## WORK REQUEST
State only how many lines below include the string "labels".

Stored items
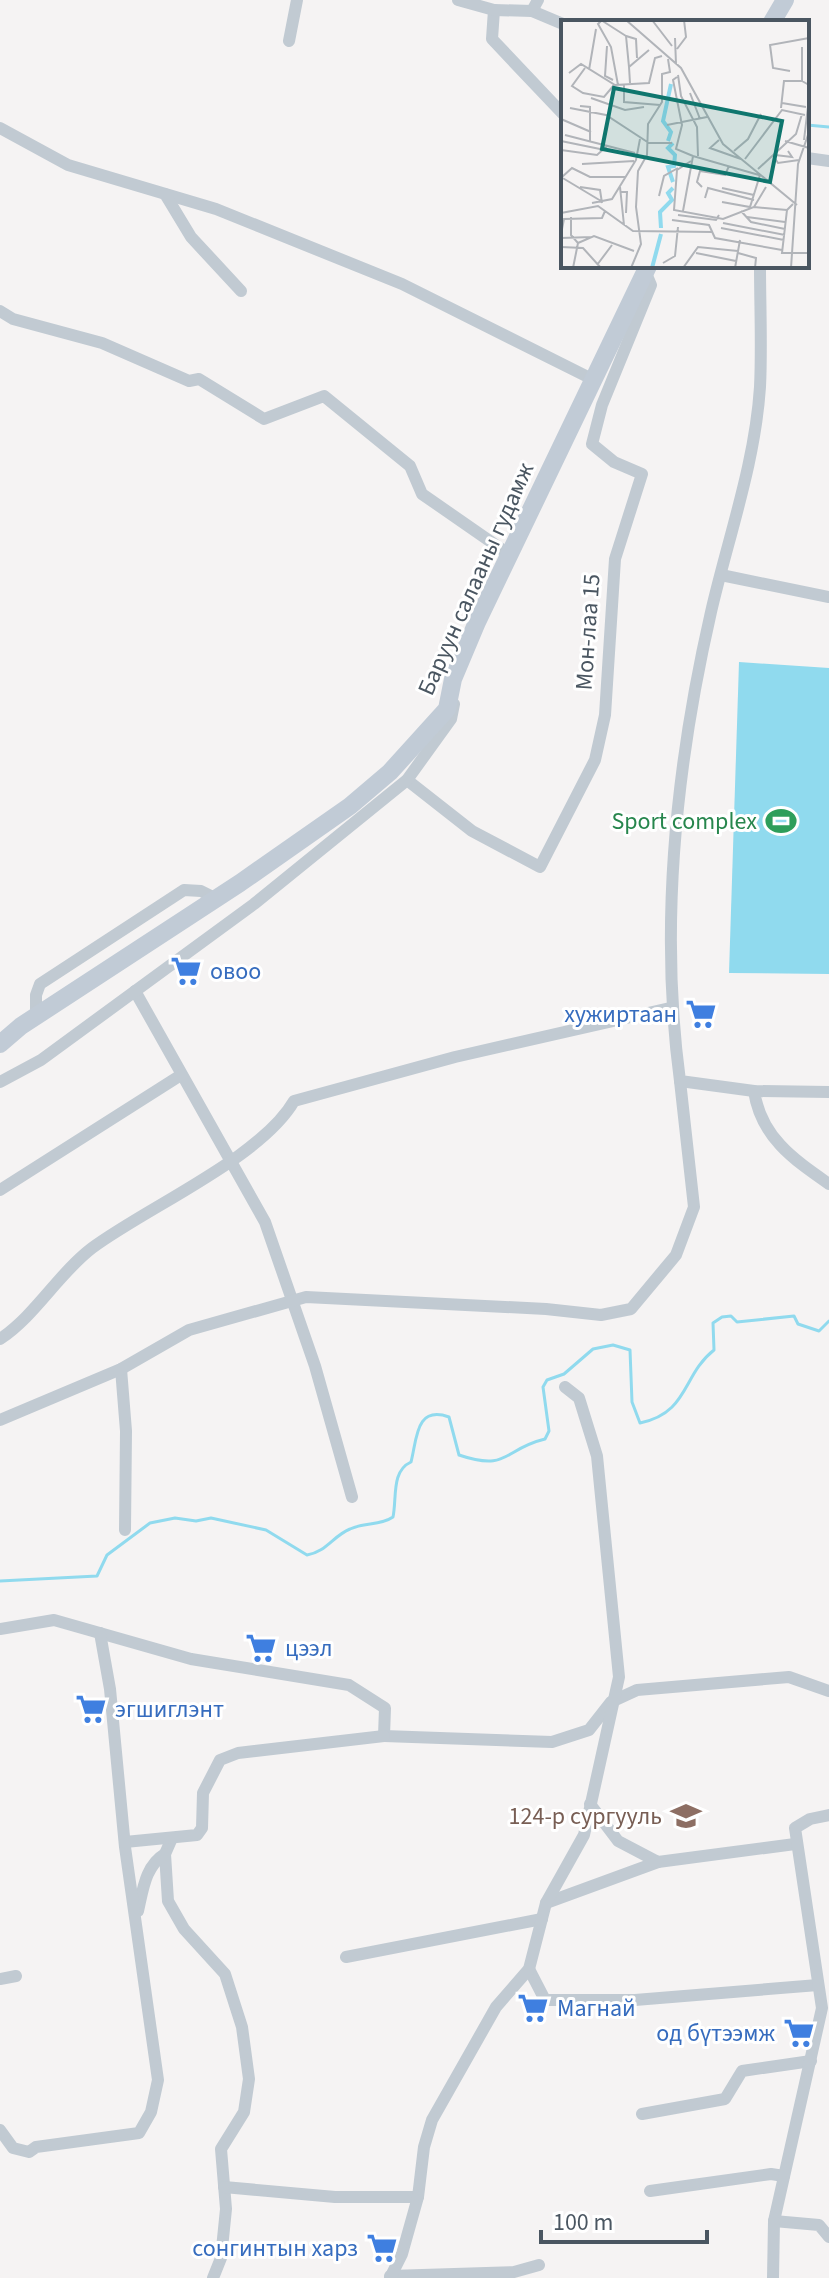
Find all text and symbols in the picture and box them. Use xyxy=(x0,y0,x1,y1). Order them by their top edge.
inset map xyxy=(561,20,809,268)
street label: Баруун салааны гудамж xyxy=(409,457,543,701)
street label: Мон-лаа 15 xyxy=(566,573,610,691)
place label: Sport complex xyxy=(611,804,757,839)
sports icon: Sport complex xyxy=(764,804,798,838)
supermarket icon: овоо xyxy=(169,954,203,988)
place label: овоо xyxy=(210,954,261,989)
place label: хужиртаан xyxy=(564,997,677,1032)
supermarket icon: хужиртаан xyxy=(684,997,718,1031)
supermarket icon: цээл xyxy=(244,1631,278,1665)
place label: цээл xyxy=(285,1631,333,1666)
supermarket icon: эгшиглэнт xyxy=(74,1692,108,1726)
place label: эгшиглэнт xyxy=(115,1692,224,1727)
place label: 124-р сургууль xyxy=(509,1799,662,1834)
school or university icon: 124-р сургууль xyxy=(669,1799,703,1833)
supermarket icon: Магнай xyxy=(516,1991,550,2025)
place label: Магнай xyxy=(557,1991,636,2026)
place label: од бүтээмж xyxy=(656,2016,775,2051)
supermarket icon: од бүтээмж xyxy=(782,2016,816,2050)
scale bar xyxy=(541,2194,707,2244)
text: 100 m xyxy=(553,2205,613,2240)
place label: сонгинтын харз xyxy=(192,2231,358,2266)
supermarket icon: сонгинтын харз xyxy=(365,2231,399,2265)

...

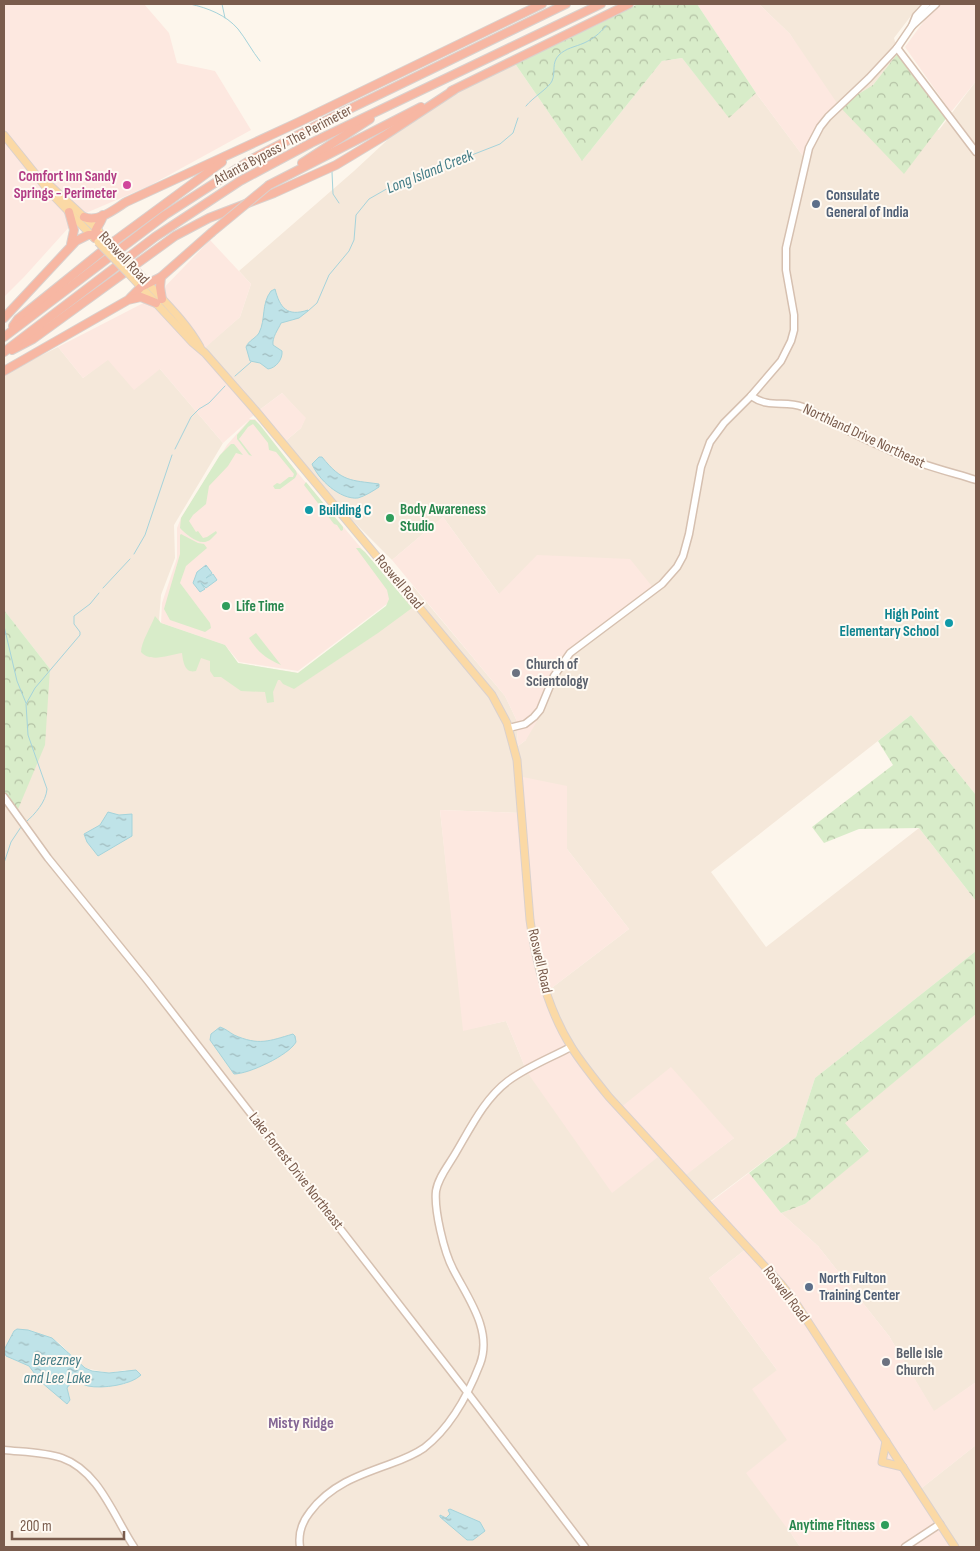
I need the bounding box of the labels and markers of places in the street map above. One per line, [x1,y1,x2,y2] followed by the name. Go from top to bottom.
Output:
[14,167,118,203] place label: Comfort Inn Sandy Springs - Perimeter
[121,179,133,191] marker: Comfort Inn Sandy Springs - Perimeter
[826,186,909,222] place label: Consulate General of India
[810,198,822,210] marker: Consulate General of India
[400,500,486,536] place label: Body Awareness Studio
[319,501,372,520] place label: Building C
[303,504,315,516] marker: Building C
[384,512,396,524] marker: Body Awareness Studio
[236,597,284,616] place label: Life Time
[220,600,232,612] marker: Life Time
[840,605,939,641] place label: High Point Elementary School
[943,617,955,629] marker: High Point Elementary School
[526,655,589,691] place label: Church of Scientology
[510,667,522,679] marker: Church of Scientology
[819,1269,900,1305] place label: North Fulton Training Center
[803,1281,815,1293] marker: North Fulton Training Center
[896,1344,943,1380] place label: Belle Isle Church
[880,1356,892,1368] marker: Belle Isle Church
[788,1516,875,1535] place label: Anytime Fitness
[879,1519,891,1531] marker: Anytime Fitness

==

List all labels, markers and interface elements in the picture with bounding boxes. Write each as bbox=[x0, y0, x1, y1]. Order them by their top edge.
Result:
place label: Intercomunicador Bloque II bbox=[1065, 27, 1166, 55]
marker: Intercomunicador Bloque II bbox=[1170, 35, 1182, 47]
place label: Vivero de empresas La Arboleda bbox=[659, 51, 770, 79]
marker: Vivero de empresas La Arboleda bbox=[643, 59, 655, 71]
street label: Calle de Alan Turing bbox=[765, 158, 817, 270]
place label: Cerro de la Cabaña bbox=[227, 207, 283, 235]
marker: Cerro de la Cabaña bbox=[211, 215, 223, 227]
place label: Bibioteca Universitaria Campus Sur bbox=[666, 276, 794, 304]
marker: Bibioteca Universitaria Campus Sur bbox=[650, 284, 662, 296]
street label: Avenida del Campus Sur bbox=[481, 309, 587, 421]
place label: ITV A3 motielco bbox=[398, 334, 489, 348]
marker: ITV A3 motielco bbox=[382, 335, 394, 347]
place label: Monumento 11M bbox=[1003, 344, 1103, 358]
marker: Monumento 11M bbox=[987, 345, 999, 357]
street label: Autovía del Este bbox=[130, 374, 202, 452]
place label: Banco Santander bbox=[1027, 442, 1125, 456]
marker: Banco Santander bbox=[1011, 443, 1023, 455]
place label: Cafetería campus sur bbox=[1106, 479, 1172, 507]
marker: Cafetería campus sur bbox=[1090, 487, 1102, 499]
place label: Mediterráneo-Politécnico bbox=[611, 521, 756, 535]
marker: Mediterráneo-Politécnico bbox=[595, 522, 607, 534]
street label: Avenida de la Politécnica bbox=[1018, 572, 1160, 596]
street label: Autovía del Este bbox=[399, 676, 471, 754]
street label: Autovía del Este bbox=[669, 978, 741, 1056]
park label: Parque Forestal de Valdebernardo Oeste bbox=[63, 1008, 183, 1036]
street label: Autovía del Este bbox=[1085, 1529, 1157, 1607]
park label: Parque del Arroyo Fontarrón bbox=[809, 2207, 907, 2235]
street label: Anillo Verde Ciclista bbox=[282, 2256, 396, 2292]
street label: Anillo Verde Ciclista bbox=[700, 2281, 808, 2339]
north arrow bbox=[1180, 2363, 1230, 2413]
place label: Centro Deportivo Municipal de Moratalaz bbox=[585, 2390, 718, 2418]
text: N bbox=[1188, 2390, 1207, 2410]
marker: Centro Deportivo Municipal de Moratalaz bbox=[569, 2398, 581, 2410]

## TASK OUTPUT
2